## TEXT UNDER STUDY:

══════════════════════════════

Fundamentals of Deep Learning: First Principles

By: Manas Reddy

Never in a million years, did I think I’d be searching up Machine Learning Jokes, yet here I am. Plus the accuracy of this joke is unparalleled. Anyways, “Deep Learning” is probably a buzzword you’ve been hearing, all the time, here I attempt to explain it, in a hopefully better way so you’ll have a “Deep” intuition next time you’re asked about it.

“Disclaimer: Excuse the lame-ass puns, they’re a habit ”

You ever talk to your friends, that one particularly “woke” friend that always talks about world movements and ongoing current affairs. When all you ever wanted was some peace of mind and a place to look at your phone someplace other than your bed. Anyways, you decide to look it up, and you see a handful of topics and, you click on the ones that seem to provide decent information.

You read about how going vegan saves lives and how meat-eaters belong in hell. “No offense to the state of California” As you scroll past, you see ads along the sides of your articles, and they're surprisingly similar to the exact pair of shoes you searched for an hour ago. You ask yourself,

“Can my phone read my mind??”

Yes, it can and it knows about all the disgusting habits you have, like how you brush your teeth after you shower.

“That should definitely be illegal”

Relax, it actually can’t. Companies like Google, Facebook, etc. use machine learning and Deep Learning to provide better results for your searches, it takes the data you searched for, searches for a similar webpage containing the data, and presents it to you.

But, the actual use cases of Machine Learning, Deep Learning, Artificial Intelligence vary vastly. Assuming you’ve had some prior experience with coding and a lil bit of python and know a little bit about Deep Learning. I wish to help you understand what actually goes on behind the scenes while doing Machine Learning.

══════════════════════════════

(Text extracted from the pages)

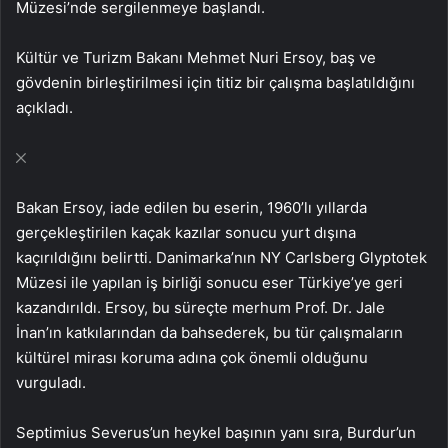
Müzesi’nde sergilenmeye başlandı.
Kültür ve Turizm Bakanı Mehmet Nuri Ersoy, baş ve
gövdenin birleştirilmesi için titiz bir çalışma başlatıldığını
açıkladı.
Bakan Ersoy, iade edilen bu eserin, 1960’lı yıllarda
gerçekleştirilen kaçak kazılar sonucu yurt dışına
kaçırıldığını belirtti. Danimarka’nın NY Carlsberg Glyptotek
Müzesi ile yapılan iş birliği sonucu eser Türkiye’ye geri
kazandırıldı. Ersoy, bu süreçte merhum Prof. Dr. Jale
İnan’ın katkılarından da bahsederek, bu tür çalışmaların
kültürel mirası koruma adına çok önemli olduğunu
vurguladı.
Septimius Severus’un heykel başının yanı sıra, Burdur’un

══════════════════════════════

Continue the deep learning fundamentals article from its final sentence, picking up in the same casual, joking voice.

Luckily in this day and age, information is readily available and easy to find, similarly, developers have also made using Deep Learning quite simple to use with already available Python libraries such as scipy and scikit learn . But if you wish to implement a fundamentally different problem such as, a vector that can traverse a given gradient avoiding obstacles along the way, it becomes a different problem altogether. “Learnt this the hard way”. Thus to fully understand the working of a deep learning model, we could perhaps build one from the ground up using the first-principles method.

Now assuming the basic principles of python and object-oriented programming are known, it becomes quite a simple problem and not a mundane task.

1.1 THE PERCEPTRON

Sounds like a transformer, Yes the primary fundamental basic building block of a neural network sounds like Megatron’s twin sister. Deep Learning actually mimics the exact same process through which the neurons in our brian process information, electro-chemical information from various nerves in our body relay information like heat, pain and motion and the nerves process and relay the information. In a similar fashion the Perceptron has various inputs pipe-lined through the perceptron where a mathematical function is applied and gives an output.

This is an actual representation of a “neuron” in a deep learning model.

The neuron mainly does three things,

1. Takes input from data, here shown as x1, x2,x3
2. Does some sort of function on the data
3. and finally, displays the Output

The “neuron” takes the input, addes the weights associated with the inputs addes a bias “b” which is changeable but specific to the neuron and computes an output.

Now, if it was this simple, Deep Learning would be a piece of cake but thisis just the surface. These “neurons” are interconnected and form whats called a Neural Net. These Neural Nets can have 100s or even 1000s of neurons interconnected all doing the same exact thing to get the outcome

Here each “O” represents one Perceptron

As you can see its mind-bogglingly complex “really hope that’s a word” .

But when we break it down it becomes pretty easy to understand. You’ll obsereve the role of Weights, Biases, Activation functions etc. If this takes you back to back to the same feeling when your High- school Math Teacher started a new topic you’re in the right place. Don’t worry its not that hard. “Thats what she said”. Haha, cracks me up every time

1.2 Understanding the Perceptron

We’ll actually be coding here, I’ll be using Python 3.7 in Jupyter Notebooks any object -oriented programming should be perfect. I’m pretty well versed in python so thats my language of choice.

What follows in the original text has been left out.